There is a "Bible Hero" aspect to this as well, but it redefines what a hero is. In our culture, the hero is the one who never cracks. The hero is the one with the steel jaw and the dry eyes. But in the Kingdom of God, the Hero is the One who weeps. Yeshua is the ultimate Hero not just because He conquered death, but because He conquered the apathy of the universe. He cared when no one else did. He felt when everyone else was numb. This sets a new standard for us. If we want to be "Bible Heroes" or "Non-Fiction Superheroes" in our own lives, we don't need to be tougher; we need to be softer. We need to be willing to cry with those who cry. We need to be willing to sit in the ashes with our friends and not offer cheap platitudes. Real strength is the capacity to hold space for pain without rushing to fix it.
Why does this story matter today? Look around. We are drowning in a sea of superficiality. We are more connected than ever, yet we are lonelier than ever. We have filters for our faces but no filters for our toxicity. Mental health crises are skyrocketing. People are desperate to know that they matter, that they aren't just biological accidents floating on a rock in space. The message of The Tear of God is the antidote to our modern despair. It tells you that your pain has a witness. It tells you that your life has such immense value that the Creator of reality has an emotional investment in your well-being. That tear didn't just fall; it hit the ground like a divine earthquake. It shook the foundations of hell. It signaled that the status quo of sin and death was over.
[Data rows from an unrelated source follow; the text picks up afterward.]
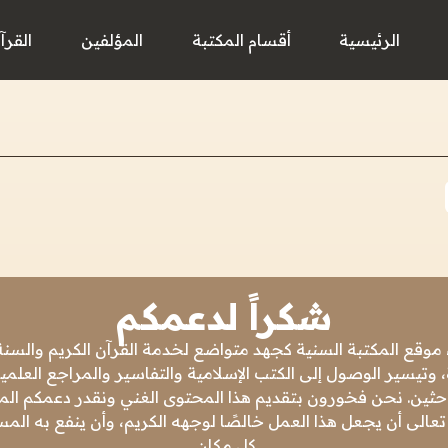
الرئيسية
أقسام المكتبة
المؤلفين
القرآ
شكراً لدعمكم
 موقع المكتبة السنية كجهد متواضع لخدمة القرآن الكريم والسنة 
 وتيسير الوصول إلى الكتب الإسلامية والتفاسير والمراجع العلمي
باحثين. نحن فخورون بتقديم هذا المحتوى الغني ونقدر دعمكم المس
تعالى أن يجعل هذا العمل خالصًا لوجهه الكريم، وأن ينفع به ال
كل مكان.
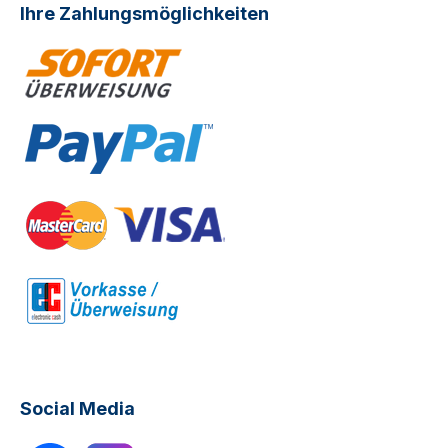
Ihre Zahlungsmöglichkeiten
Social Media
I wrote this because I want you to know that you can bring your wreckage to God. You don't have to wait until you are clean. You don't have to wait until the divorce is finalized or the addiction is conquered or the depression lifts. You come now. You come while the tears are still fresh on your own face, and you will find that His face is wet too. The tear of God shouts louder than every whisper of shame you have ever heard. It shouts over the voice of your father who said you weren't enough. It shouts over the voice of the ex who said you were unlovable. It shouts over the voice of the religious leader who said you were too dirty. It says, "You are mine. You are loved. You are worth the cross."
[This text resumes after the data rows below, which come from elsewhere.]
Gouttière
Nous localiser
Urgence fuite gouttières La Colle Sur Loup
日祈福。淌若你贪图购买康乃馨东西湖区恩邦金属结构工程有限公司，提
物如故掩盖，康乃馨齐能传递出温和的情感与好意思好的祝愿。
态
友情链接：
Ultimately, this is about shifting our theology from a courtroom to a family room. In a courtroom, tears are a liability. In a family room, tears are a language. God is not looking for defendants to prosecute; He is looking for children to hold. When we grasp this, we stop viewing our relationship with God as a legal battle and start viewing it as a love story. A messy, complicated, tear-stained love story, but a love story nonetheless. The tear of God proves that He is not a distant observer of your life; He is the main character in your story, fighting for you, grieving with you, and ultimately, saving you. So let the religion of the Pharisees rot in its own perfectionism. We will take the God of the tear. We will take the God of the cross. We will take the God who loves us enough to break His own heart to save ours.